Minggu, 18 September 2016

Hiki-Te

Sejak karate diperkenalkan ke daratan utama Jepang kemudian banyak bermunculan UKM (unit kegiatan mahasiswa) di beberapa universitas di Jepang sebagai wadah bagi mahasiswa indonesia yang berkuliah di Jepang untuk berlatih karate.

Setelah para mahasiswa tersebut lulus dan kembali ke tanah air mereka mengenalkan karate sebagai seni beladiri yang amat baru. Para sensei yang sangat berjasa tersebut mulai membuka dojo dan mengajarkan ilmu yang mereka dapat.

Sayangnya sejak karate diperkenalkan di Jepang dari daerah asalnya yaitu Okinawa, sudah terdapat degradasi teknik dan hal ini berlanjut sampai dengan di tanah air tercinta.

Yang dimaksud degradasi teknik adalah kurangnya pengetahuan bagi para praktisi karate di tanah air terhadap makna yang terkandung dalam setiap teknik atau gerakan yang ada di dalam karate, baik itu kihon, kata maupun kumite.

Yuk mari kita bahas mengenai salah satu teknik dalam karate yang mungkin bagi praktisi karate sendiri tidak mengetahui makna dari gerakkan tersebut.

Sahabat smartial arts, pernahkah anda bertanya mengapa ketika kita melakukan gerakkan memukul / chudan tsuki, terdapat tangan yang pasif yang terletak disisi pinggang anda.

Bentuk tangan tersebut digunakan pada saat kita berlatih kata, kihon waza, dan bahkan kumite.

Bila kita berkaca pada seni beladiri lain seperti tinju barat, thai boxing, maupun MMA (mix martial arts) praktisinya meletakkan tangan yang pasif di depan dada atau di bawah dagu guna mempersempit sasaran kebadan dan lebih efisien untuk serangan combo.

Namun dalam karate tangan yang pasif diletakkan pada sisi pinggang. Seperti saat berlatih waza, setelah menangkis kemudian tangan yang menangkis ditaruh disisi pinggang diikuti serangan dengan tangan yang lain.

Bila dilihat pada kaca mata awam maka seolah olah memberikan ruang yang terbuka sebagai target serangan.
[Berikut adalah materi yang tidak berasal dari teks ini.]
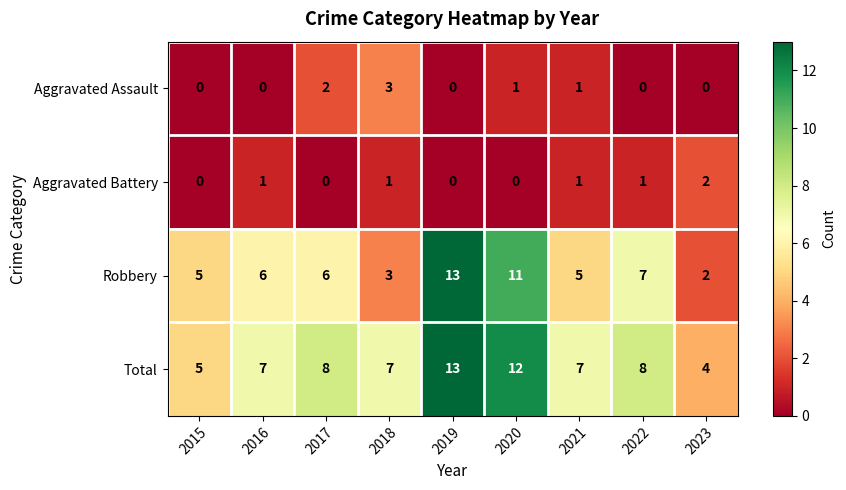

What is the approximate value of Robbery at 2021?

5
Kemudian apa makna dari Hiki-te ini?

Hal tersebut dapat ditelusuri dari awal teknik tersebut yaitu pada Kata. Seperti kita ketahui bahwa setiap teknik (sekecil apapun teknik tersebut) pada kata pasti memiliki maksud dan tujuan membeladiri yang efektif.

Saya akan mencoba memvisualisasikan sebagai berikut:

Dalam memperagakan kata, kita akan membayangkan seolah olah benar terdapat serangan yang nyata yang mengarah kepada kita dan serangan tersebut diterjemahkan dengan bentuk suatu tangkisan.

Tangkisan ini tidaklah diterjemahkan hanya sebagai tangkisan namun diikuti dengan menangkap serangan, menjambak ataupun mencekik kemudian menarik lawan mendekati kita kemudian diselesaikan dengan serangan yang telak kearah lawan.

teknik Hiki-te yang memang bermakna menarik tangan ini dalam sport karate tentunya dilarang, dikarenakan sifatnya yang "kotor" dan brutal. Dan memang kita akan melakukan apa saja demi membeladiri dengan teknik yang berbahaya termasuk teknik yang dalam sport karate dinilai teknik kotor.

Namun dalam teknik asli karate dan kata, teknik hiki-te ini bukanlah satu satunya pakem yang digunakan dalam membeladiri. Terdapat pula teknik yang menggunakan kedua tangan secara simultan dalam menyerang dan bertahan, teknik tersebut dalam karate modern disebut dengan morote waza.

Ok that's it

Mungkin saja ada yang tidak sependapat dengan penjelasan diatas dan itu wajar saja. Karena inti karate adalah selalu belajar maka dengan artikel kali ini diharapkan terbukanya diskusi ilmiah sehingga meningkatnya kualitas pemahaman akan teknik karate.

The day you stop learning is the day you stop living.